Could you carry on the account of the flower festival pageant below, picking up right after its final sentence?

Quoted passage:
..........

Sure enough there's a huge stage and the pageant has not started yet. It's only 7:45PM and the marquee says it starts at 7PM, and so Thai Time tells us we won’t miss anything if we get a bite to eat. We come back at 8:30 and they are announcing contestant #3 out of maybe 30. Right off the bat I notice something is wrong: we're at the International Flower Festival Competition. It's a group of 30 dumpy girls in their early twenties who have absolutely zero pageant experience, or pizzazz. I first think it's a bummer because I wanted to see a real pageant competition, but it turned out to be a complete comedy show. 
It must have been an open competition and I BLEW IT for not signing up. First of all, I'm 5'3 and a size 8, and would have been one of the skinnier and taller girls of the group. Secondly, I've learned a thing or two from Honey Boo Boo about stage presence, and these chodes had none.

..........

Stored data
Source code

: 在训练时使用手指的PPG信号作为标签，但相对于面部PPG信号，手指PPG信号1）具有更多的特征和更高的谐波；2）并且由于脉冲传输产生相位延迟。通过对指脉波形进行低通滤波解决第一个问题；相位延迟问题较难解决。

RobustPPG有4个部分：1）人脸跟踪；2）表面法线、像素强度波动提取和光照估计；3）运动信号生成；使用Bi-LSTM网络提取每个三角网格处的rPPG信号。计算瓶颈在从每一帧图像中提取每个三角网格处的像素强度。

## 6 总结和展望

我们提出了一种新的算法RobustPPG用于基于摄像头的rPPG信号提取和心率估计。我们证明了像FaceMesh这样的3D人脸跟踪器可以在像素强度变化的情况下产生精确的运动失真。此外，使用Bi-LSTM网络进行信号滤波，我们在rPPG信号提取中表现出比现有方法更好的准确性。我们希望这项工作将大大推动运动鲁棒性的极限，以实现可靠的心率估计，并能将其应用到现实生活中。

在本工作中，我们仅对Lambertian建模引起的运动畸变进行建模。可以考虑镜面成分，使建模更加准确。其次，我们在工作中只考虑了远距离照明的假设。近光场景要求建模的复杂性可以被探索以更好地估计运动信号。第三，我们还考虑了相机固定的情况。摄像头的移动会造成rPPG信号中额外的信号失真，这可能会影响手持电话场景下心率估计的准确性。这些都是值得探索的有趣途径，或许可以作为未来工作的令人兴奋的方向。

..........

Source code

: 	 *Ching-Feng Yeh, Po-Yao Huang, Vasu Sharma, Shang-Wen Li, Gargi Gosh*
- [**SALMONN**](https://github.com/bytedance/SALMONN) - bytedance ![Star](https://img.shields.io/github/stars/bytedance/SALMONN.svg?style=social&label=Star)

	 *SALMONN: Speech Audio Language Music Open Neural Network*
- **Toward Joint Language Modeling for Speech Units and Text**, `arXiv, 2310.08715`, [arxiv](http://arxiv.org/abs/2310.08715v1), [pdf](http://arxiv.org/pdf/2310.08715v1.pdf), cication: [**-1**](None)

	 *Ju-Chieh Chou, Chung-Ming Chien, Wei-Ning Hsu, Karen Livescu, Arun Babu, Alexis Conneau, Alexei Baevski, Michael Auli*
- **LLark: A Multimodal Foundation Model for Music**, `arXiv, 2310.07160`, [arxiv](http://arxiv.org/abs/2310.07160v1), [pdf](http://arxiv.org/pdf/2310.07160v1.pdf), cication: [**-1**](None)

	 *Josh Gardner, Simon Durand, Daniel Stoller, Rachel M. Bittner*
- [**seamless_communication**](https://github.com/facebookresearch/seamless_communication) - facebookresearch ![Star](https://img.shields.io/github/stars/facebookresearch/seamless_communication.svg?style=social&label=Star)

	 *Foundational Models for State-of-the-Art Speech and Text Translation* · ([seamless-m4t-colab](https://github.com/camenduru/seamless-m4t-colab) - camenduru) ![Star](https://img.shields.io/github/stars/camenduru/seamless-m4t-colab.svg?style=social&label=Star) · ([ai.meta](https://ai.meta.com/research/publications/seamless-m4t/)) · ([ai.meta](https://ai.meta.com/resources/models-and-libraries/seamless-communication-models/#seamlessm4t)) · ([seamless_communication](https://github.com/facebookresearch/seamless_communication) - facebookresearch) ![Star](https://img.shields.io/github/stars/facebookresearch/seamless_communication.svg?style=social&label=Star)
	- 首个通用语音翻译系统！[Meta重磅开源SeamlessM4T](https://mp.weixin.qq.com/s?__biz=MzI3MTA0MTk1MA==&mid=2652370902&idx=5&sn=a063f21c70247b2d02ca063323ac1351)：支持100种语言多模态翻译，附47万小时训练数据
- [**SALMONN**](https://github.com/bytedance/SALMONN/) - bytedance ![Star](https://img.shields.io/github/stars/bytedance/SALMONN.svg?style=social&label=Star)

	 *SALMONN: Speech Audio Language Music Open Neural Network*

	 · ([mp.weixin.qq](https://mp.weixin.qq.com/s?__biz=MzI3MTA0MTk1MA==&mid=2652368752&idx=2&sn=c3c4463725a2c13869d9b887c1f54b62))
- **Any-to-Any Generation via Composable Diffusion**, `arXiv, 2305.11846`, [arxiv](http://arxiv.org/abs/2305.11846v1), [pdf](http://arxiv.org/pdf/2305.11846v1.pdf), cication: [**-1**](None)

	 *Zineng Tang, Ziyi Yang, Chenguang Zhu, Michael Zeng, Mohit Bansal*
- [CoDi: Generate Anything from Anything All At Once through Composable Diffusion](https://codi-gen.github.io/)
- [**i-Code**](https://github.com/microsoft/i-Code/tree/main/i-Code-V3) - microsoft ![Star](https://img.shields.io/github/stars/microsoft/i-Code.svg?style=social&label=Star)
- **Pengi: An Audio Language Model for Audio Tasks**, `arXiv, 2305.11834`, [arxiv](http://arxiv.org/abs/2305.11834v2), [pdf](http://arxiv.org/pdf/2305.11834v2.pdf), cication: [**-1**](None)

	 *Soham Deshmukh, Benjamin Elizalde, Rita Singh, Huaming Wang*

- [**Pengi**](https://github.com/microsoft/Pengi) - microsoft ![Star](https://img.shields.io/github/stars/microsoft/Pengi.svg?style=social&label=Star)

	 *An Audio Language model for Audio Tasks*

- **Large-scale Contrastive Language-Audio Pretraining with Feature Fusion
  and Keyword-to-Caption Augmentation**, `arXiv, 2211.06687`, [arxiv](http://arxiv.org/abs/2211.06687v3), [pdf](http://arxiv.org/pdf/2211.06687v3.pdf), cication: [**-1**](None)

..........

Task result:
The talent portion was a train wreck. I could have farted in my hand and put up a better show. Some highlights: girl singing P
ocahontas's "Colors of the Wind" and getting her mic cut off, a contestant trying to kick a soccer ball in the air to herself but in the long Thai pageant skirt, and this:
Ohh I have a high tolerance for awkward but this took the cake. The couple hosting the pageant had to interpret everything and it was obvious they were just mocking the contestants. About 80 percent of the participants were American, adding to the cringe.

It came down to the top four- two from America, one from South Korea(“Careeerrrr”, as the female host styled it), and one from Japan. This mix represented all the contestants’ countries except for one Canadian, who had a painful talent portion playing an acoustic guitar in the traditional long skirt with no stool to sit on. She literally couldn’t get a grip.

(Interestingly enough, the top four contestants were also the prettiest.)

The question portion was useless, as many of the contestants didn’t speak Thai and some didn’t speak Thai or English (the Japanese girl) so the host had to mime the question. The one who was crowned and the runner-up contestants had these toughies: “How do you like the International Beauty Pageant Competition, and are we doing a good job?” And “If you win tonight, who will you call first?” (Answers: "Good, this is so beautiful!" and “My mom.”)


It came down to the one girl who had any sort of talent at all- some chick from USA who was a circus performer and did her hula-hoop dance that was surely choreographed for Burning Man.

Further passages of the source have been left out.